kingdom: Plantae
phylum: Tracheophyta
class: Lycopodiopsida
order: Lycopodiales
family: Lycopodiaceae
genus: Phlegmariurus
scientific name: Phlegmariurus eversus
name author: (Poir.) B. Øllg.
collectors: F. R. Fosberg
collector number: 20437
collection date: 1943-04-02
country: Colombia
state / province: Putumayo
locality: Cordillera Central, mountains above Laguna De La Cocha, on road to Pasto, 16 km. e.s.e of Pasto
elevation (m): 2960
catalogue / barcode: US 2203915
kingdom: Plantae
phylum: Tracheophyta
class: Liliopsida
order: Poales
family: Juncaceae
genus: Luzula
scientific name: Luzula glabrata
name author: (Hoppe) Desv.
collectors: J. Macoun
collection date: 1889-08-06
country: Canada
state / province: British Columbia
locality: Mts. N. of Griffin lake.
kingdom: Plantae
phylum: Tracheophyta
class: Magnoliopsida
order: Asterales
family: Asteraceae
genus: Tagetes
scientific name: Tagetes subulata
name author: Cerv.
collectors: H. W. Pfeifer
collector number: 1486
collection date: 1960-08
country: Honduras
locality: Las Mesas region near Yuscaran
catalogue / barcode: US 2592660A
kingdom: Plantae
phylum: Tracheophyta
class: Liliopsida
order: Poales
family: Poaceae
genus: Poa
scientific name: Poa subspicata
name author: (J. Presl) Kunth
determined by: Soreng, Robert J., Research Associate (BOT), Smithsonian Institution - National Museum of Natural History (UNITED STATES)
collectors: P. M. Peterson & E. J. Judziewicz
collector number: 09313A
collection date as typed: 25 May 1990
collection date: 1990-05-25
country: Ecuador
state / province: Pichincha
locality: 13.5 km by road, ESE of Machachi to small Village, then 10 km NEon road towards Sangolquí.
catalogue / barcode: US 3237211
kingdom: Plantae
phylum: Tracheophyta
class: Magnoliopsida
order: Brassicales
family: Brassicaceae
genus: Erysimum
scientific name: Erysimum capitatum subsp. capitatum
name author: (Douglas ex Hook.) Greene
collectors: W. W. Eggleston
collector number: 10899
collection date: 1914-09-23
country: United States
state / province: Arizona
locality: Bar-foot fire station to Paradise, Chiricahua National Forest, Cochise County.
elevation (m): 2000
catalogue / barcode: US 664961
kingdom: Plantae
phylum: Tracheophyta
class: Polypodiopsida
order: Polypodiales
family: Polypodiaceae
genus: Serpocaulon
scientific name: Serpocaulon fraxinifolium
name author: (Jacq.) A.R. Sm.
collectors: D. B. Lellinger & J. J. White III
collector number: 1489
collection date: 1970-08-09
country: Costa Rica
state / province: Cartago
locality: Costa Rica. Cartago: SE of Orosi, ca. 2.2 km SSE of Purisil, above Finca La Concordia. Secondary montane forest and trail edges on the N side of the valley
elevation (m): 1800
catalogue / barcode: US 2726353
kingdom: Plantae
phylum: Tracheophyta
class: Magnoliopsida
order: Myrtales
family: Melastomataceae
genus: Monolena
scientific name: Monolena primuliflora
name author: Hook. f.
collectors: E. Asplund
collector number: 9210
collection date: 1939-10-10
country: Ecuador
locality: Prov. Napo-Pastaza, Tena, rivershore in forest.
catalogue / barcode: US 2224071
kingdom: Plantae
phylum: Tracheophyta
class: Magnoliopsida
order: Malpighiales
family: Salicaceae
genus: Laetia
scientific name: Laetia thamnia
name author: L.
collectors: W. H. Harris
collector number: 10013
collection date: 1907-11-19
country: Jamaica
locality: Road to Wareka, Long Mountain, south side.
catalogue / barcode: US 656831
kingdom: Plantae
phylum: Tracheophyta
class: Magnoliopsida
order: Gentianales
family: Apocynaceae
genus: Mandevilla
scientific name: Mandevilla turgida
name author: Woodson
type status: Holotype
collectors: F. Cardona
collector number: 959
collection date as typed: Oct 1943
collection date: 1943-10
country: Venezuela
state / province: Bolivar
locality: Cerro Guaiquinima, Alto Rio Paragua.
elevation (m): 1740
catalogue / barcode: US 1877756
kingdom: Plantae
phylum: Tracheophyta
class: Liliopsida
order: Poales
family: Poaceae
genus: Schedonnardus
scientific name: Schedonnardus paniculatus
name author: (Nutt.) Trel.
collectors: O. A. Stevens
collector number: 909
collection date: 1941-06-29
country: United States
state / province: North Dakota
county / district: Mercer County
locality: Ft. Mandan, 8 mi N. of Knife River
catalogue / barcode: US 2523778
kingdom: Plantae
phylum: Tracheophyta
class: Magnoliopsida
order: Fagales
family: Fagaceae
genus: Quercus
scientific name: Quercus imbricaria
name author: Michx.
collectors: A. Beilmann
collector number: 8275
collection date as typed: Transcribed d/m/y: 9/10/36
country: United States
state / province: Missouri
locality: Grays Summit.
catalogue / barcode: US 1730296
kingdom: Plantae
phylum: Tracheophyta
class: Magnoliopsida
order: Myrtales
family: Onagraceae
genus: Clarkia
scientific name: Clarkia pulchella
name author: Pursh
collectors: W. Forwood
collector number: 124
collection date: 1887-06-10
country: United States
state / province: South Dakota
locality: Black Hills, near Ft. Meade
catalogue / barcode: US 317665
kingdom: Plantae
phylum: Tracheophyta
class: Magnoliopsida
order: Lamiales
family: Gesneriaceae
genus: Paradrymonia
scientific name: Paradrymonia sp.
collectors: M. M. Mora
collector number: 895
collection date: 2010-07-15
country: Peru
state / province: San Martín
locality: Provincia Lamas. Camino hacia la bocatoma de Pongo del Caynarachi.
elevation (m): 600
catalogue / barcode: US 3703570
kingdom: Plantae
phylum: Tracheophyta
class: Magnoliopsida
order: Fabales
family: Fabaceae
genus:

§ **GIVEN EXERCISE**
Please copy out the rows again without any changes, starting with the line containing "locality: Grays Summit." and ending with the line containing "catalogue / barcode: US 317665", both included.

§ **EXERCISE RESULT**
locality: Grays Summit.
catalogue / barcode: US 1730296
kingdom: Plantae
phylum: Tracheophyta
class: Magnoliopsida
order: Myrtales
family: Onagraceae
genus: Clarkia
scientific name: Clarkia pulchella
name author: Pursh
collectors: W. Forwood
collector number: 124
collection date: 1887-06-10
country: United States
state / province: South Dakota
locality: Black Hills, near Ft. Meade
catalogue / barcode: US 317665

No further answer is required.